Records from a dataset:
• • • • • • •
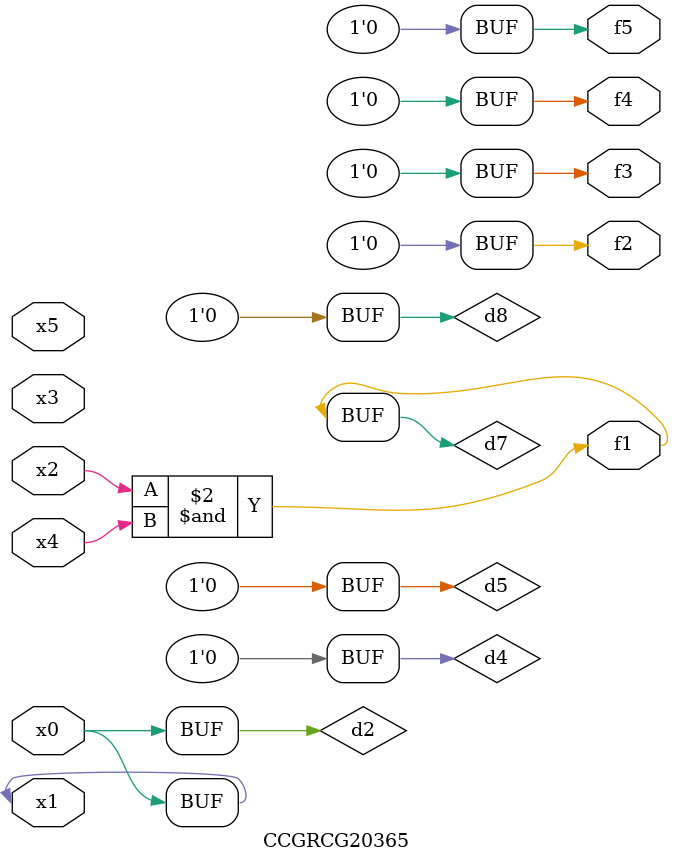
<source format=v>
module CCGRCG20365(
	input x0, x1, x2, x3, x4, x5,
	output f1, f2, f3, f4, f5
);

	wire d1, d2, d3, d4, d5, d6, d7, d8, d9;

	nand (d1, x1);
	buf (d2, x0, x1);
	nand (d3, x2, x4);
	and (d4, d1, d2);
	and (d5, d1, d2);
	nand (d6, d1, d3);
	not (d7, d3);
	xor (d8, d5);
	nor (d9, d5, d6);
	assign f1 = d7;
	assign f2 = d8;
	assign f3 = d8;
	assign f4 = d8;
	assign f5 = d8;
endmodule

</source>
• • • • • • •
Leaving aside the images, write out every entry above exactly.

RESULT OF THIS EXERCISE:
<source format=v>
module CCGRCG20365(
	input x0, x1, x2, x3, x4, x5,
	output f1, f2, f3, f4, f5
);

	wire d1, d2, d3, d4, d5, d6, d7, d8, d9;

	nand (d1, x1);
	buf (d2, x0, x1);
	nand (d3, x2, x4);
	and (d4, d1, d2);
	and (d5, d1, d2);
	nand (d6, d1, d3);
	not (d7, d3);
	xor (d8, d5);
	nor (d9, d5, d6);
	assign f1 = d7;
	assign f2 = d8;
	assign f3 = d8;
	assign f4 = d8;
	assign f5 = d8;
endmodule

</source>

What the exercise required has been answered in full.